EXCERTO FORNECIDO:
Para finalizar, perguntar-me-ão, então e a Grécia? Por um lado, quem decide sabe, como toda a gente, da destruição a que economia grega foi recentemente submetida e da consequente necessidade imperiosa de uma política orçamental expansionista que, na sua ausência, geraria um caos social e político capaz de reacender os velhos antagonismos com a União Europeia e o euro. Por outro lado, a Grécia tem um governo que direita que obedece voluntariamente. Obedece, por exemplo, quando faz o trabalho sujo da União Europeia no que à emigração diz respeito. E por isso a Grécia é premiada e pode o que o resto do sul não pode. Até para o sul não poder generalizar e afirmar a óbvia clivagem que nunca cessa de se aprofundar na União Europeia.

Crise após após crise, fica sempre mais claro: nos constrangimentos do Euro, uma política orçamental de esquerda, ou é impossível, ou uma pequena folga apenas é tolerada se for necessária para impedir a desintegração e o caos, cuidando que aquela não deixa de beneficiar os do costume e que os mecanismos compensatórios que asseguram o consentimento a esta economia política - como, por exemplo, um quadro legal que desequilibra as relações de trabalho e empodera o capital -  não são fragilizados.

TAREFA PROPOSTA:
Troque "emigração" por "imigração" no trecho do excerto que começa com as palavras "Para finalizar, perguntar-me-ão, então" e termina com "na União Europeia.", reescrevendo-o por inteiro.

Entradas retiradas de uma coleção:
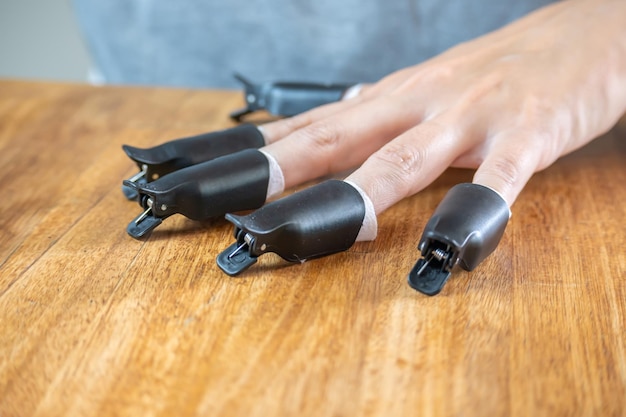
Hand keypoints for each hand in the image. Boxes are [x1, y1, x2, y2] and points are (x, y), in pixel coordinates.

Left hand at [260, 0, 625, 214]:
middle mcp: (418, 103)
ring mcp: (470, 118)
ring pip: (405, 158)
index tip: (214, 178)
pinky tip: (449, 250)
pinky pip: (498, 180)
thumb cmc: (494, 70)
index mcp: (391, 98)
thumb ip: (376, 111)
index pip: (311, 126)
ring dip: (362, 194)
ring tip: (325, 230)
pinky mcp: (527, 135)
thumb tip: (329, 119)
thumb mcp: (423, 89)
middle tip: (237, 200)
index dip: (260, 154)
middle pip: (338, 137)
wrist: (583, 35)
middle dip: (284, 170)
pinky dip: (472, 214)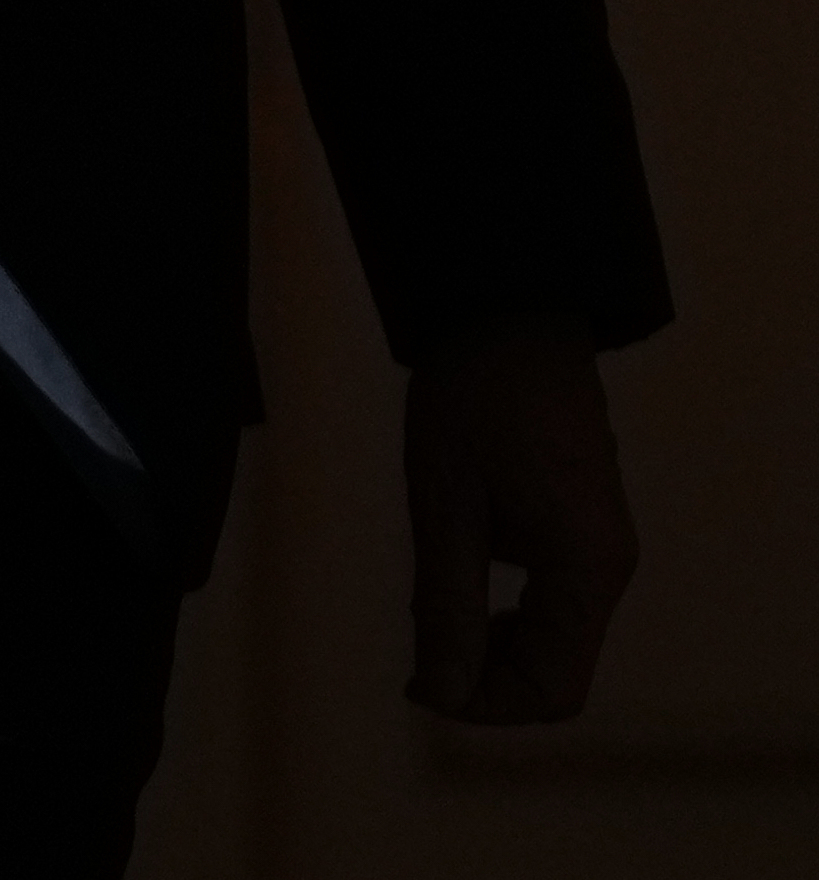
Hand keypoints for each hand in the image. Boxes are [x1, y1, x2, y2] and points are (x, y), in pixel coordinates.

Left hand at [405, 318, 634, 723]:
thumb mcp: (444, 506)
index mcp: (587, 570)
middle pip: (555, 670)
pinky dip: (502, 611)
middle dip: (485, 678)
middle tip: (414, 652)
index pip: (554, 687)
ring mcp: (599, 548)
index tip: (420, 686)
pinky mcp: (581, 528)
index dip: (486, 705)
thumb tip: (440, 694)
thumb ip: (445, 604)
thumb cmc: (472, 401)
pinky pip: (550, 601)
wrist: (509, 315)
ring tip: (429, 608)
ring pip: (552, 638)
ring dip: (490, 644)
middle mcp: (607, 569)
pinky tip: (452, 578)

RESPOSTA ESCRITA:
Para finalizar, perguntar-me-ão, então e a Grécia? Por um lado, quem decide sabe, como toda a gente, da destruição a que economia grega foi recentemente submetida e da consequente necessidade imperiosa de uma política orçamental expansionista que, na sua ausência, geraria um caos social e político capaz de reacender os velhos antagonismos com a União Europeia e o euro. Por outro lado, a Grécia tem um governo que direita que obedece voluntariamente. Obedece, por exemplo, quando faz o trabalho sujo da União Europeia no que à imigração diz respeito. E por isso a Grécia é premiada e pode o que o resto do sul não pode. Até para o sul não poder generalizar e afirmar a óbvia clivagem que nunca cessa de se aprofundar na União Europeia.